The complications of spinal anesthesia after cesarean section in women with Covid-19: a case-control study

Document Type : Original Article


1 Specialist of Internal Medicine, Faculty of Medicine, Yerevan State Medical University, Yerevan, Armenia.

2 M.Sc. of Consulting in Midwifery, School of Nursing and Midwifery, Shahid Sadoughi University of Medical Sciences, Yazd, Iran.

3 M.Sc. of Nursing, School of Nursing and Midwifery, Mashhad University of Medical Sciences, Mashhad, Iran.

4 Assistant Professor, Department of Anesthesiology, Faculty of Medicine, Tabriz University of Medical Sciences, Tabriz, Iran.

5 Instructor, Department of Anesthesia, School of Paramedicine, Alborz University of Medical Sciences, Karaj, Iran.

6 Fellowship of Pediatric Anesthesiology, Leipzig Heart Center, Herzzentrum Leipzig, Germany.
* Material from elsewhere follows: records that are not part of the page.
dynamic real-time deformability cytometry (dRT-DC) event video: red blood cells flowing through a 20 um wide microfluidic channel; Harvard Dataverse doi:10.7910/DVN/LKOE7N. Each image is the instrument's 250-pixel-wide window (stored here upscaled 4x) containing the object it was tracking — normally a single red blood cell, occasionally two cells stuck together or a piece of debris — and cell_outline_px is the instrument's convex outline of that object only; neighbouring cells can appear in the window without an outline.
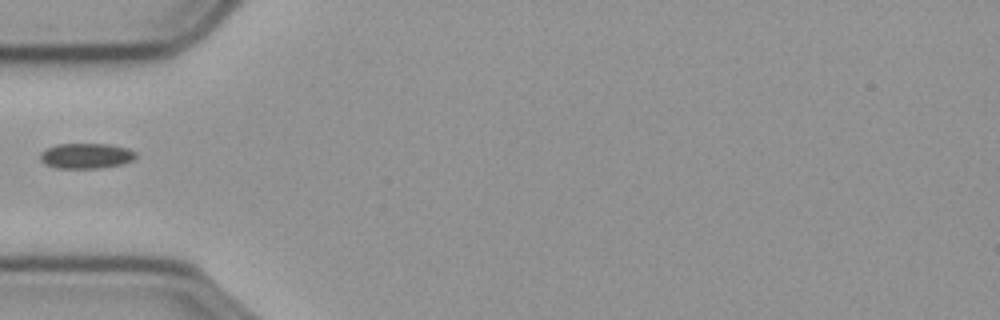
{"species": "common noctule bat (a hibernating species)", "species_latin": "Nyctalus noctula", "temperature_condition": "cold", "stored_images_in_passage": 39, "camera_frame_rate_fps": 3000, "um_per_image_px": 0.085, "animal": {"sex": "male", "body_mass_g": 23.1, "forearm_length_mm": 52.7}, "frame": {"image": 1, "passage_image": 1, "time_ms": 0.0, "image_size_px": [1000, 320], "cell_outline_px": [[136, 156], [132, 160], [120, 164], [100, 168], [56, 168], [44, 164], [40, 160], [40, 152], [44, 148], [56, 144], [108, 144], [128, 148], [136, 152]], "centroid_in_image_um": [7.27, 13.24], "position_along_channel_um": 77.7, "area_um2": 14.22}}
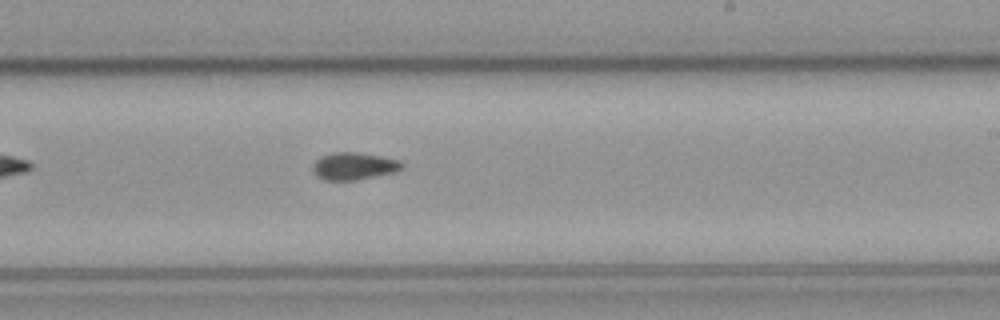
{"frame": {"image": 2, "passage_image": 16, "time_ms": 5.0, "image_size_px": [1000, 320], "cell_outline_px": [[404, 168], [396, 172], [356, 180], [324, 180], [316, 176], [312, 168], [312, 164], [320, 156], [332, 152], [356, 152], [380, 156], [400, 160], [404, 164]], "centroid_in_image_um": [30.08, 14.12], "position_along_channel_um": 258.9, "area_um2": 14.39}}
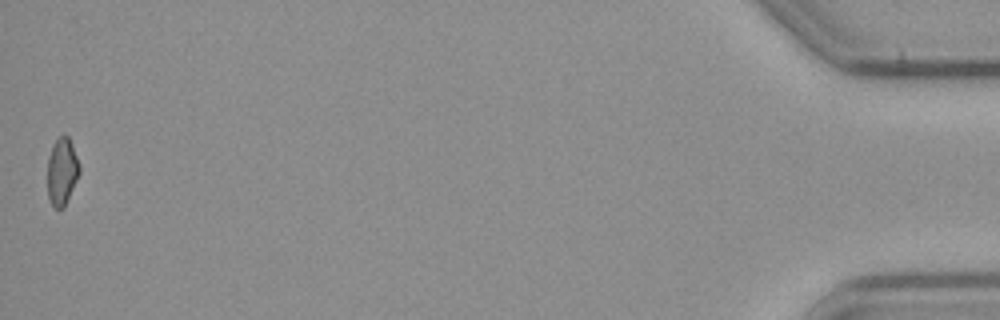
{"frame": {"image": 3, "passage_image": 39, "time_ms": 12.667, "image_size_px": [1000, 320], "cell_outline_px": [[80, 172], [64, 208], [56, 208], [52, 204], [48, 196], [48, 156], [52, 144], [64, 132], [68, 136], [72, 144], [80, 164]], "centroid_in_image_um": [5.28, 14.53], "position_along_channel_um": 429.9, "area_um2": 12.6}}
Introduction: Since spinal anesthesia is a suitable method for terminating pregnancy in hospitalized pregnant women with Covid-19 and this method is associated with complications that Corona virus and Covid 19 may increase their severity, this study was performed aimed to evaluate the complications of spinal anesthesia after cesarean section in hospitalized women with COVID-19.
Methods: This case-control study was performed in 2020-2021 with participation of 150 pregnant women (with and without Covid-19) who are candidates for cesarean section by spinal anesthesia in the teaching hospitals of Tabriz University of Medical Sciences. The complications such as shivering, pruritus, hypotension, decreased heart rate, increased need for hypoxemia requiring oxygen therapy, urinary retention, headache during anesthesia, recovery and up to 12 hours after discharge from recovery was compared between the subjects. Data were analyzed by SPSS software (version 25) and Chi-square and t-test. P<0.05 was considered statistically significant.
Results: During anesthesia, two complications of bradycardia (P=0.041) and hypotension (P=0.036) and after anesthesia, two complications of shivering (P=0.044) and vomiting (P=0.039) 12 hours after recovery were significantly higher in women with Covid-19 than in non-Covid women.
Conclusion: The complications during and after spinal anesthesia are higher in women with Covid-19 than in non-infected women, which may be related to the disease; it requires further investigation.